After being enrolled in the courses and working closely with my mentor at JB Ashtin, I realized editing was such an incredible career path. I love grammar, syntax and usage and I have read several books to help improve my grammar skills. You don’t realize how important grammar is until you read sentences that are so poorly constructed.

It sounds like Grammar, Mechanics and Usage for Editors has made a big impact in your career.

This course became all encompassing. You learn all the grammar rules. I still use some of the course’s required reading materials to this day. In fact, I use A Writer’s Reference, Ninth Edition, about once a week. Overall, the course was challenging yet engaging.

How was the online course experience for you?

The instructors were fantastic—very accessible. They were always available to answer questions. They also provided me with detailed comments on my written work and exams to help improve my skills. 

By the time you completed the editing sequence you were on your way to becoming an associate editor at JB Ashtin. How did you put the skills you learned to immediate use on the job?

The skills I learned at UC Berkeley Extension were almost instantly useful and unlocked a whole world of potential.

Grammar, Mechanics and Usage for Editors set me up for success very early on. At JB Ashtin, I could begin answering writers’ questions regarding grammar and was editing with more confidence after this one course alone. I think I was immediately put to work editing abstracts and meeting materials. One of the biggest takeaways from the course is that I learned how to use resources. I may not always have the right answer, but I know something is wrong when I see it, and I know the appropriate reference to consult to arrive at the precise answer to correct the problem.

Last year, you were promoted from an associate editor to staff editor, a position you currently occupy. How are you combining your undergraduate background with your editing skills in your work now?

In addition to traditional editing, I also perform data verification on all deliverables. Our editors are required to double-check medical writers’ basic statistics and scientific facts for accuracy, and because our deliverables are heavy in science, I find that my undergraduate science background makes reading a lot of academic articles much easier.

What would you say to a student wondering how they can enhance their career by honing their editing skills?

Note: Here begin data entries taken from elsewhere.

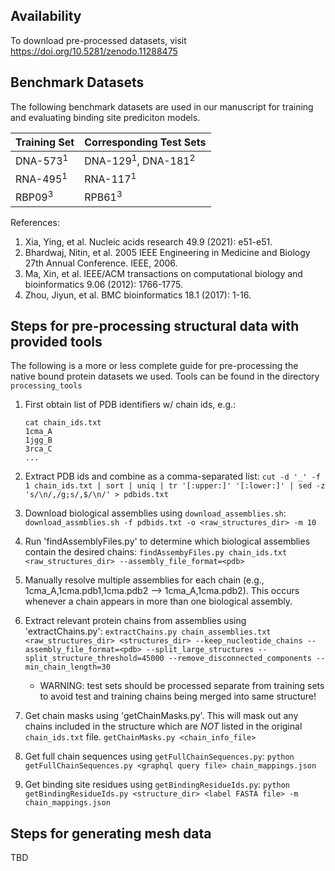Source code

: ## Availability
To download pre-processed datasets, visit https://doi.org/10.5281/zenodo.11288475

## Benchmark Datasets
The following benchmark datasets are used in our manuscript for training and evaluating binding site prediciton models.

| Training Set | Corresponding Test Sets |
| ----------- | ----------- |
| DNA-573<sup>1</sup> | DNA-129<sup>1</sup>, DNA-181<sup>2</sup> |
| RNA-495<sup>1</sup> | RNA-117<sup>1</sup> |
| RBP09<sup>3</sup> | RPB61<sup>3</sup>  |

References:
1. Xia, Ying, et al. Nucleic acids research 49.9 (2021): e51-e51.
2. Bhardwaj, Nitin, et al. 2005 IEEE Engineering in Medicine and Biology 27th Annual Conference. IEEE, 2006.
3. Ma, Xin, et al. IEEE/ACM transactions on computational biology and bioinformatics 9.06 (2012): 1766-1775.
4. Zhou, Jiyun, et al. BMC bioinformatics 18.1 (2017): 1-16.

## Steps for pre-processing structural data with provided tools
The following is a more or less complete guide for pre-processing the native bound protein datasets we used. Tools can be found in the directory `processing_tools`


1. First obtain list of PDB identifiers w/ chain ids, e.g.:	
	```
	cat chain_ids.txt	
	1cma_A
	1jgg_B
	3rca_C
	...
	```
2. Extract PDB ids and combine as a comma-separated list: 
	`cut -d '_' -f 1 chain_ids.txt | sort | uniq | tr '[:upper:]' '[:lower:]' | sed -z 's/\n/,/g;s/,$/\n/' > pdbids.txt`

3. Download biological assemblies using `download_assemblies.sh`:
	`download_assmblies.sh -f pdbids.txt -o <raw_structures_dir> -m 10`
4. Run 'findAssemblyFiles.py' to determine which biological assemblies contain the desired chains: 
	`findAssembyFiles.py chain_ids.txt <raw_structures_dir> --assembly_file_format=<pdb>` 
5. Manually resolve multiple assemblies for each chain (e.g., 1cma_A,1cma.pdb1,1cma.pdb2 --> 1cma_A,1cma.pdb2). This occurs whenever a chain appears in more than one biological assembly.
6. Extract relevant protein chains from assemblies using 'extractChains.py': 
	`extractChains.py chain_assemblies.txt <raw_structures_dir> <structures_dir> --keep_nucleotide_chains --assembly_file_format=<pdb> --split_large_structures --split_structure_threshold=45000 --remove_disconnected_components --min_chain_length=30`
	* WARNING: test sets should be processed separate from training sets to avoid test and training chains being merged into same structure!
7. Get chain masks using 'getChainMasks.py'. This will mask out any chains included in the structure which are *NOT*  listed in the original `chain_ids.txt` file. 
	`getChainMasks.py <chain_info_file>`
8. Get full chain sequences using `getFullChainSequences.py`: 
	`python getFullChainSequences.py <graphql query file> chain_mappings.json`
9. Get binding site residues using `getBindingResidueIds.py`:
	`python getBindingResidueIds.py <structure_dir> <label FASTA file> -m chain_mappings.json`

## Steps for generating mesh data
TBD
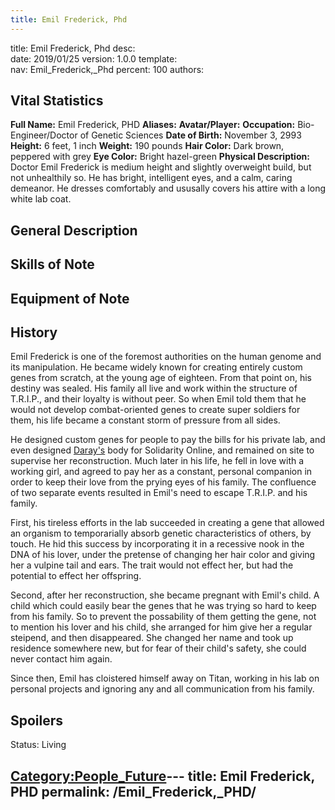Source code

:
 ```yaml
---
title: Emil Frederick, Phd
---
```


title:		Emil Frederick, Phd
desc:		
date:		2019/01/25
version:	1.0.0
template:	
nav:		Emil_Frederick,_Phd
percent:	100
authors:	
## Vital Statistics

**Full Name:** Emil Frederick, PHD
**Aliases:**
**Avatar/Player:**
**Occupation:** Bio-Engineer/Doctor of Genetic Sciences
**Date of Birth:** November 3, 2993
**Height:** 6 feet, 1 inch
**Weight:** 190 pounds
**Hair Color:** Dark brown, peppered with grey
**Eye Color:** Bright hazel-green
**Physical Description:** Doctor Emil Frederick is medium height and
slightly overweight build, but not unhealthily so. He has bright,
intelligent eyes, and a calm, caring demeanor. He dresses comfortably
and ususally covers his attire with a long white lab coat.

## General Description

## Skills of Note

## Equipment of Note

## History

Emil Frederick is one of the foremost authorities on the human genome
and its manipulation. He became widely known for creating entirely
custom genes from scratch, at the young age of eighteen. From that point
on, his destiny was sealed. His family all live and work within the
structure of T.R.I.P., and their loyalty is without peer. So when Emil
told them that he would not develop combat-oriented genes to create
super soldiers for them, his life became a constant storm of pressure
from all sides.

He designed custom genes for people to pay the bills for his private
lab, and even designed [Daray's](Daray_\(Dare\)_Bowen "wikilink") body
for Solidarity Online, and remained on site to supervise her
reconstruction. Much later in his life, he fell in love with a working
girl, and agreed to pay her as a constant, personal companion in order
to keep their love from the prying eyes of his family. The confluence of
two separate events resulted in Emil's need to escape T.R.I.P. and his
family.

First, his tireless efforts in the lab succeeded in creating a gene that
allowed an organism to temporarially absorb genetic characteristics of
others, by touch. He hid this success by incorporating it in a recessive
nook in the DNA of his lover, under the pretense of changing her hair
color and giving her a vulpine tail and ears. The trait would not effect
her, but had the potential to effect her offspring.

Second, after her reconstruction, she became pregnant with Emil's child.
A child which could easily bear the genes that he was trying so hard to
keep from his family. So to prevent the possability of them getting the
gene, not to mention his lover and his child, she arranged for him give
her a regular steipend, and then disappeared. She changed her name and
took up residence somewhere new, but for fear of their child's safety,
she could never contact him again.

Since then, Emil has cloistered himself away on Titan, working in his
lab on personal projects and ignoring any and all communication from his
family.

## Spoilers

<spoiler text="Status">Status: Living</spoiler>

[Category:People_Future](Category:People_Future "wikilink")---
title: Emil Frederick, PHD
permalink: /Emil_Frederick,_PHD/
---

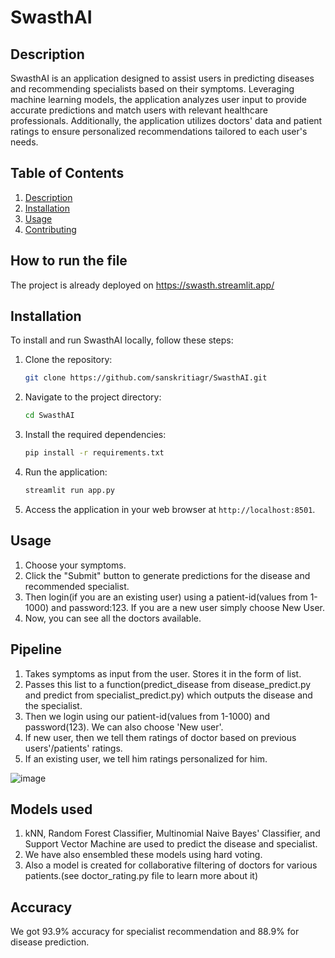 # SwasthAI

## Description
SwasthAI is an application designed to assist users in predicting diseases and recommending specialists based on their symptoms. Leveraging machine learning models, the application analyzes user input to provide accurate predictions and match users with relevant healthcare professionals. Additionally, the application utilizes doctors' data and patient ratings to ensure personalized recommendations tailored to each user's needs.

## Table of Contents

1. [Description](#Description)
2. [Installation](#installation)
3. [Usage](#usage)
4. [Contributing](#contributing)



## How to run the file
The project is already deployed on https://swasth.streamlit.app/ 

## Installation

To install and run SwasthAI locally, follow these steps:

1. Clone the repository:

   ```bash
   git clone https://github.com/sanskritiagr/SwasthAI.git
   ```

2. Navigate to the project directory:

   ```bash
   cd SwasthAI
   ```

3. Install the required dependencies:

   ```bash
   pip install -r requirements.txt
   ```

4. Run the application:

   ```bash
   streamlit run app.py
   ```

7. Access the application in your web browser at `http://localhost:8501`.

## Usage

1. Choose your symptoms.
2. Click the "Submit" button to generate predictions for the disease and recommended specialist.
3. Then login(if you are an existing user) using a patient-id(values from 1-1000) and password:123. If you are a new user simply choose New User.
4. Now, you can see all the doctors available.

## Pipeline

1. Takes symptoms as input from the user. Stores it in the form of list.
2. Passes this list to a function(predict_disease from disease_predict.py and predict from specialist_predict.py) which outputs the disease and the specialist.
3. Then we login using our patient-id(values from 1-1000) and password(123). We can also choose 'New user'.
4. If new user, then we tell them ratings of doctor based on previous users'/patients' ratings.
5. If an existing user, we tell him ratings personalized for him.


![image](https://github.com/sanskritiagr/SwasthAI/assets/96240350/bd1a8e75-1705-4ff3-bb1a-86847adfcc5f)

## Models used
1. kNN, Random Forest Classifier, Multinomial Naive Bayes' Classifier, and Support Vector Machine are used to predict the disease and specialist.
2. We have also ensembled these models using hard voting.
3. Also a model is created for collaborative filtering of doctors for various patients.(see doctor_rating.py file to learn more about it)

## Accuracy 
We got 93.9% accuracy for specialist recommendation and 88.9% for disease prediction.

Editing is important for every aspect of your life. No matter what industry you are involved with, you will need to convey information concisely and correctly. From daily written communication you prepare and send to customers, associates and peers, to complex data you provide to clients, the ability to prepare cogent, informative materials is paramount. To take information—even very complex data—and present it in a readable, grammatically correct context that can be understood and acted on by anyone shows true mastery of written communication.